By default, event logs go to the pipeline’s target schema. Routing them to a dedicated audit location keeps operational logs separate from business data and makes it easier to apply different retention policies and access controls.

“Send email notifications to the team when the pipeline fails or a flow fails”

{
"notifications": [{
"email_recipients": ["team@example.com", "oncall@example.com"],
"alerts": [
"on-update-failure",
"on-update-fatal-failure",
"on-flow-failure"
]
}]
}

The four alert types are on-update-success, on-update-failure, on-update-fatal-failure, and on-flow-failure. Fatal failures indicate unrecoverable errors (bad config, missing tables). Flow failures are per-table errors that may self-resolve on retry. Most teams subscribe to failures only and skip success notifications.

  • clusters config ignored on serverless — if serverless: true, the clusters array is silently ignored.
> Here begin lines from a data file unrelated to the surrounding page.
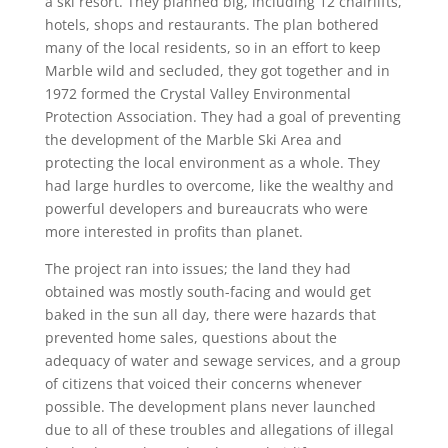
a ski resort. They planned big, including 12 chairlifts,
hotels, shops and restaurants. The plan bothered
many of the local residents, so in an effort to keep
Marble wild and secluded, they got together and in
1972 formed the Crystal Valley Environmental
Protection Association. They had a goal of preventing
the development of the Marble Ski Area and
protecting the local environment as a whole. They
had large hurdles to overcome, like the wealthy and
powerful developers and bureaucrats who were
more interested in profits than planet.
The project ran into issues; the land they had
obtained was mostly south-facing and would get
baked in the sun all day, there were hazards that
prevented home sales, questions about the
adequacy of water and sewage services, and a group
of citizens that voiced their concerns whenever
possible. The development plans never launched
due to all of these troubles and allegations of illegal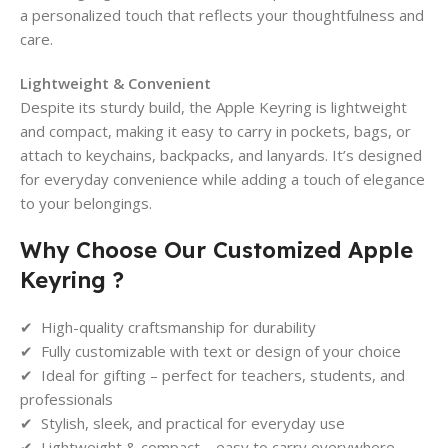
a personalized touch that reflects your thoughtfulness and
care.
Lightweight & Convenient
Despite its sturdy build, the Apple Keyring is lightweight
and compact, making it easy to carry in pockets, bags, or
attach to keychains, backpacks, and lanyards. It’s designed
for everyday convenience while adding a touch of elegance
to your belongings.
Why Choose Our Customized Apple
Keyring ?
✔ High-quality craftsmanship for durability
✔ Fully customizable with text or design of your choice
✔ Ideal for gifting – perfect for teachers, students, and
professionals
✔ Stylish, sleek, and practical for everyday use
✔ Lightweight & compact – easy to carry everywhere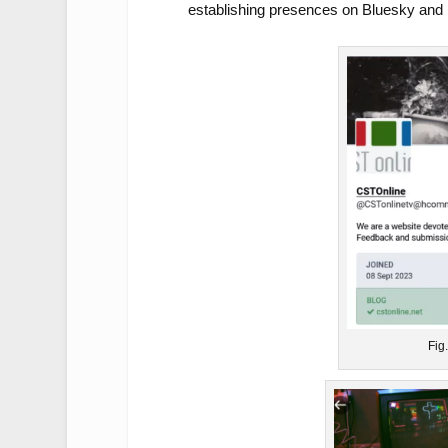
establishing presences on Bluesky and 
Fig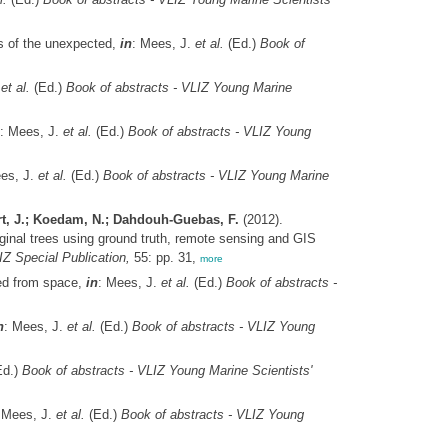
es of the unexpected,
in
: Mees, J.
et al.
(Ed.)
Book of
.
et al.
(Ed.)
Book of abstracts - VLIZ Young Marine
: Mees, J.
et al.
(Ed.)
Book of abstracts - VLIZ Young
es, J.
et al.
(Ed.)
Book of abstracts - VLIZ Young Marine
rt, J.; Koedam, N.; Dahdouh-Guebas, F.
(2012).
inal trees using ground truth, remote sensing and GIS
Z Special Publication,
55: pp. 31,
more
ted from space,
in
: Mees, J.
et al.
(Ed.)
Book of abstracts -
n
: Mees, J.
et al.
(Ed.)
Book of abstracts - VLIZ Young
d.)
Book of abstracts - VLIZ Young Marine Scientists'
 Mees, J.
et al.
(Ed.)
Book of abstracts - VLIZ Young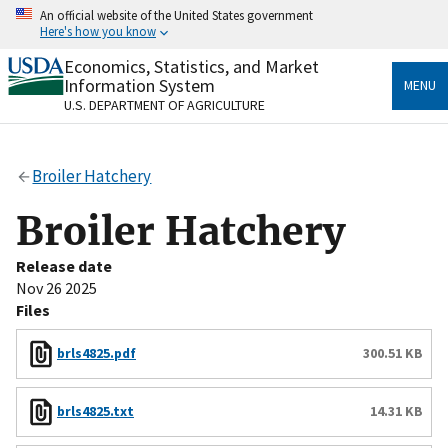
Skip
An official website of the United States government
to
Here's how you know
main
content
Economics, Statistics, and Market
Official websites use .gov
Information System
MENU
A
.gov
website belongs to an official government
U.S. DEPARTMENT OF AGRICULTURE
organization in the United States.
Secure .gov websites use HTTPS
Broiler Hatchery
A
lock
(
) or
https://
means you’ve safely connected
to the .gov website. Share sensitive information only
Broiler Hatchery
on official, secure websites.
Release date
Nov 26 2025
Files
brls4825.pdf
300.51 KB
brls4825.txt
14.31 KB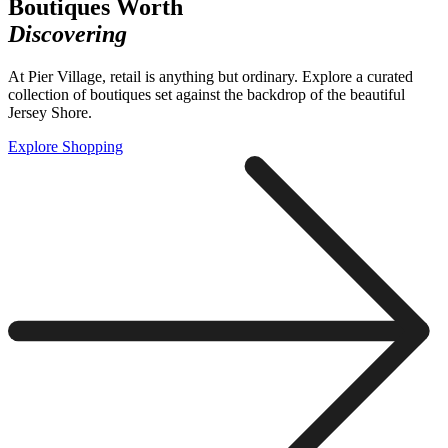
Boutiques Worth
Discovering
At Pier Village, retail is anything but ordinary. Explore a curated
collection of boutiques set against the backdrop of the beautiful
Jersey Shore.
Explore Shopping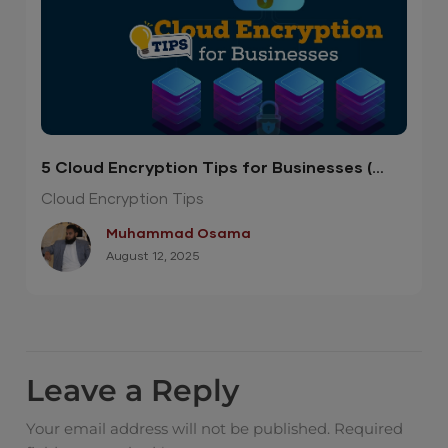
5 Cloud Encryption Tips for Businesses (
Infographic )
Cloud Encryption Tips
Muhammad Osama
August 12, 2025
Leave a Reply
Your email address will not be published.
Required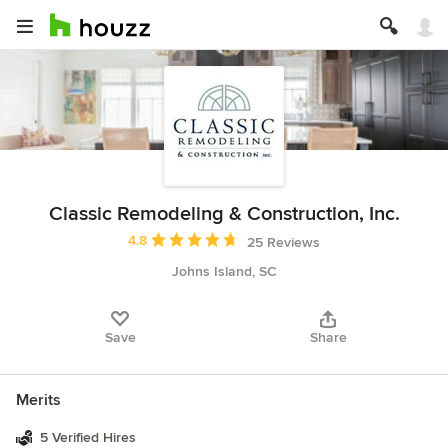
Classic Remodeling & Construction, Inc.
Average rating: 4.8 out of 5 stars
4.8
25 Reviews
Johns Island, SC
Save
Share
Merits
5 Verified Hires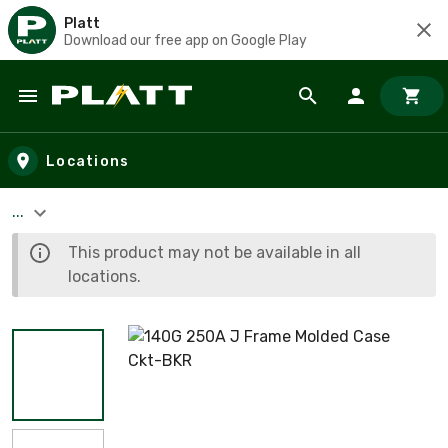
Platt
Download our free app on Google Play
Skip to main content
Locations
...
This product may not be available in all
locations.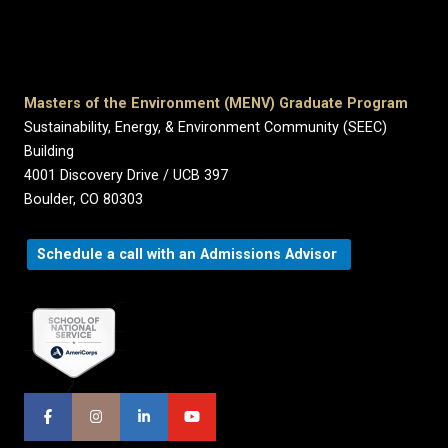
Masters of the Environment (MENV) Graduate Program
Sustainability, Energy, & Environment Community (SEEC)
Building
4001 Discovery Drive / UCB 397
Boulder, CO 80303
Schedule a call with an Admissions Advisor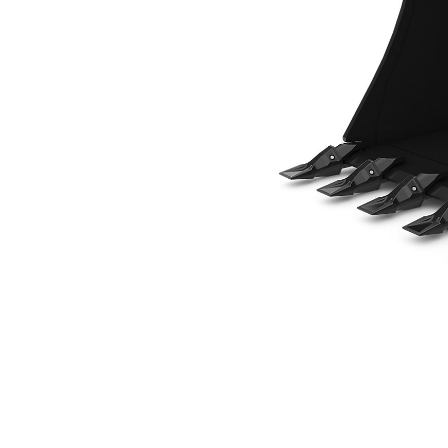
914 Mm (36 In), Pin On
Ben
Change model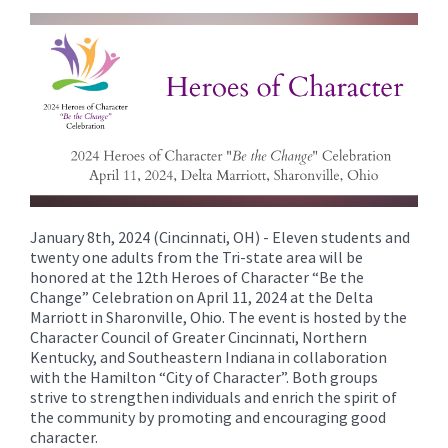
content
for
this
page
begins
January 8th, 2024 (Cincinnati, OH) - Eleven students and
twenty one adults from the Tri-state area will be
honored at the 12th Heroes of Character “Be the
Change” Celebration on April 11, 2024 at the Delta
Marriott in Sharonville, Ohio. The event is hosted by the
Character Council of Greater Cincinnati, Northern
Kentucky, and Southeastern Indiana in collaboration
with the Hamilton “City of Character”. Both groups
strive to strengthen individuals and enrich the spirit of
the community by promoting and encouraging good
character.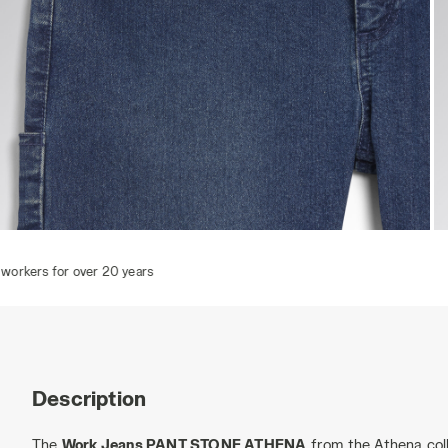
PANT STONE ATHENA, VINTAGE INDIGO, hi-res
P
Description
The
Work Jeans PANT STONE ATHENA
from the Athena coll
Do not add cluster configs unless you explicitly set serverless: false.
  • edition defaults to "CORE" on classic — CORE does not support CDC or SCD. If your pipeline uses Auto CDC and runs on classic compute, you must set edition: "PRO" or "ADVANCED".
  • continuous: true with triggered schedule — these are mutually exclusive. A continuous pipeline processes data as it arrives. A triggered pipeline runs on a schedule or on-demand. Setting both causes undefined behavior.
  • development: true in production — development mode disables retries and keeps clusters running after failure. Always set development: false for production deployments. Asset Bundles handle this automatically with mode: development vs mode: production targets.